§ Text for analysis
────────────────────

While Carpenter's film-work pace has slowed since 2001's Ghosts Of Mars, in the interim there's been a renaissance for the type of icy, minimalist analog-synth soundtracks that he (often in conjunction with partner Alan Howarth) rendered throughout the late '70s and '80s. It was a cost-cutting measure, to hear him tell it, but these stark, skin-prickling themes inspired generations of musicians in everything from experimental electronics to sludgy metal to EDM. There's even been a cottage industry in vinyl labels like and dedicated to reissuing Carpenter's scores and other soundtrack fare. But on the original Lost Themes, it seemed as if Carpenter was trying to keep pace with a new generation of fans, and the songs felt overdriven and overstuffed as a result.
For Lost Themes II, Carpenter and his bandmates (namely his son and godson, both television composers themselves) still have the chops, but also show some restraint. The menacing guitars at the start of "Distant Dream," as well as the throbbing arpeggio of the synth line, suggest a panicked run through a corridor of a space station. Bombastic drums send the song hurtling along, but Carpenter and his collaborators also give the song more space, his cinematic sensibilities always favoring the kind of dread that emptiness could conjure. "Angel's Asylum" follows a similar strategy, as a minor-key motif set to "glass menagerie" suddenly merges with a hard-driving backbeat that keeps gathering velocity. But just when you'd expect the three musicians to keep pushing, they peel everything back for a gentle coda marked by nylon-string guitar and airy chords. Chalk it up to their professionalism, but there's an interconnectedness and looseness to the trio's playing throughout Lost Themes II that allows them to change moods at a moment's notice.
Most importantly, Carpenter's keys are foregrounded throughout. Several tracks brandish the sort of slow-evolving themes that were Carpenter's métier in the early '80s, straddling the line between pensive and frightened (in "Persia Rising") or between victorious and uncertain (in "Utopian Façade"). There's a relaxed, almost New Age air at the start of "Windy Death," but again, the trio enters and veers toward darkness. Carpenter's playing mixes the foreboding and the grandiose in the aptly titled "Bela Lugosi." It's a fitting tribute, in which a master of late-20th-century American horror — with assistance from a new generation — pays homage to the horror-film star of yore.

────────────────────

§ Entries supplied
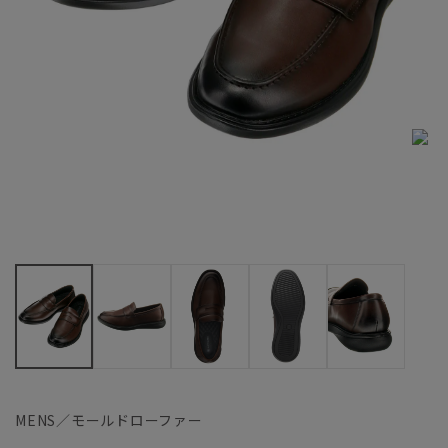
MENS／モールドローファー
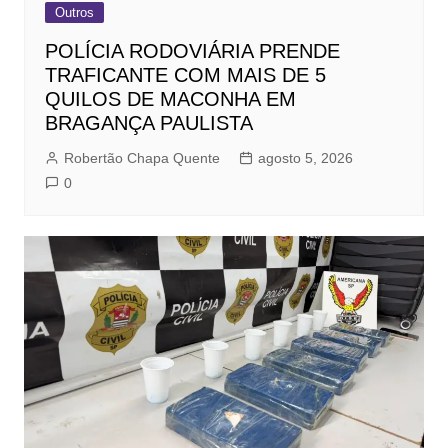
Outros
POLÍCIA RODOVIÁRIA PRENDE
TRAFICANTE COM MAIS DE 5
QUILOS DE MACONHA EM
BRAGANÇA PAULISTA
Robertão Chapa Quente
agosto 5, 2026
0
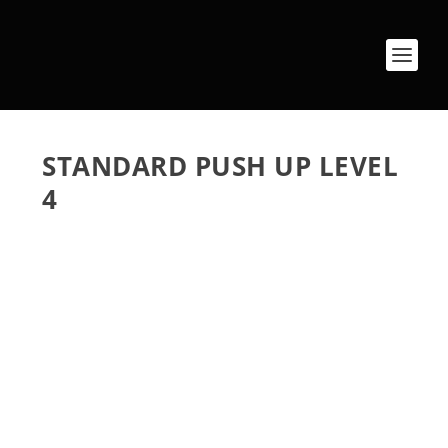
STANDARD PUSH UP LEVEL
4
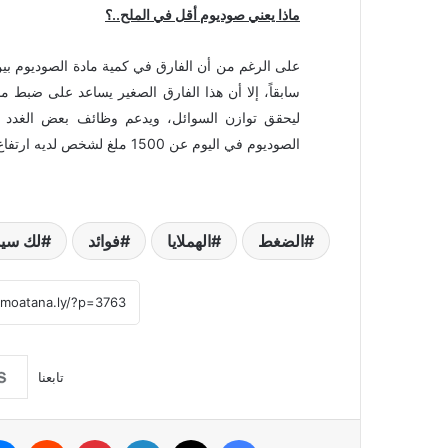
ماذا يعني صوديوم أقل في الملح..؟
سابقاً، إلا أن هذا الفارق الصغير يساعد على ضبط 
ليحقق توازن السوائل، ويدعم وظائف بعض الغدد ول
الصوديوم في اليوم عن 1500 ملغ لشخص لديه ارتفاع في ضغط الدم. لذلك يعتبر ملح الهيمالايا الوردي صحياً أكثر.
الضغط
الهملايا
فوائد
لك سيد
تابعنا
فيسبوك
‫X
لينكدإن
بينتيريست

────────────────────

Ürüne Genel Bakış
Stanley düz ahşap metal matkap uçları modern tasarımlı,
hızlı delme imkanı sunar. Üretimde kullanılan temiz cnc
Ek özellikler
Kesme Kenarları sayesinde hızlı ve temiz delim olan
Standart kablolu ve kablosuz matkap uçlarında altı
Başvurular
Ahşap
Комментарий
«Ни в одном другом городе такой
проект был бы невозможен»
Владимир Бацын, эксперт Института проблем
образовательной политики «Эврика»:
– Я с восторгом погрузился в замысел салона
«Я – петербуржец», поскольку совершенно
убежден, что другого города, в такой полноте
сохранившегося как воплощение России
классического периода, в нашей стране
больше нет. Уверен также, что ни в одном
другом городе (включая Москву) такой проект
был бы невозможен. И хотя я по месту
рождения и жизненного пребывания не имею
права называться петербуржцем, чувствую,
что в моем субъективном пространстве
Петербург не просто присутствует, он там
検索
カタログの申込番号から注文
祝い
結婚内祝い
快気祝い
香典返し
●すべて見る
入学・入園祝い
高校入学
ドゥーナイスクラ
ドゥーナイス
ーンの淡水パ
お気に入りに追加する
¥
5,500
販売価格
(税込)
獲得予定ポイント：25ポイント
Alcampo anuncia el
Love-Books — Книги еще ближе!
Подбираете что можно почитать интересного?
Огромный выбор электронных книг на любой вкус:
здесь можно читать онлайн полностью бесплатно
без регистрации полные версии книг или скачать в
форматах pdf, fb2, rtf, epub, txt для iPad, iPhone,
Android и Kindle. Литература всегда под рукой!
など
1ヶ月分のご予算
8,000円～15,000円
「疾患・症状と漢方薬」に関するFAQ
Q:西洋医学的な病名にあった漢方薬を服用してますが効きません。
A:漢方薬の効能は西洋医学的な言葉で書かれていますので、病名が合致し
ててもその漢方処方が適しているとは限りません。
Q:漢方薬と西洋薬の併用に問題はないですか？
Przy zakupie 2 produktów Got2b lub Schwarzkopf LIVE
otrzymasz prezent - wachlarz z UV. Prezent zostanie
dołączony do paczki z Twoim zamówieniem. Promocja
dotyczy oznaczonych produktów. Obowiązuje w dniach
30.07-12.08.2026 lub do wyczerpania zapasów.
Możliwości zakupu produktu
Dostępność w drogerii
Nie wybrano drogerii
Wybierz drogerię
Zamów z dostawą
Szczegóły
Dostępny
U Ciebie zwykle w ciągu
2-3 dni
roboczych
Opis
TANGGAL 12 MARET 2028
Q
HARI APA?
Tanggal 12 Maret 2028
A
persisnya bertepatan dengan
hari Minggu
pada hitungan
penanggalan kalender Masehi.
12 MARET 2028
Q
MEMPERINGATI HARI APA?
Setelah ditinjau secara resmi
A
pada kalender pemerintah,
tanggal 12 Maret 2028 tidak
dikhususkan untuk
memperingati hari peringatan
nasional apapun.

────────────────────

§ Work request 1
Summarize the album review in two sentences.
§ Work request 2
From the listing, reproduce the part that opens with the line containing "Ürüne Genel Bakış" and closes with the line containing "в замысел салона", including both of those lines.
The album review and the listing have no connection to each other.

§ Written solution 1
On Lost Themes II, Carpenter and his bandmates, his son and godson, show more restraint than on the overdriven and overstuffed original Lost Themes, with loose, interconnected playing that lets them change moods at a moment's notice. Carpenter's keys are foregrounded throughout, in slow-evolving themes like his early-'80s work, and the record includes "Bela Lugosi," a tribute to the horror-film star.

§ Written solution 2
Ürüne Genel Bakış
Stanley düz ahşap metal matkap uçları modern tasarımlı,
hızlı delme imkanı sunar. Üretimde kullanılan temiz cnc
Ek özellikler
Kesme Kenarları sayesinde hızlı ve temiz delim olan
Standart kablolu ve kablosuz matkap uçlarında altı
Başvurular
Ahşap
Комментарий
«Ни в одном другом городе такой
проект был бы невозможен»
Владимир Бацын, эксперт Института проблем
образовательной политики «Эврика»:
– Я с восторгом погрузился в замысел салона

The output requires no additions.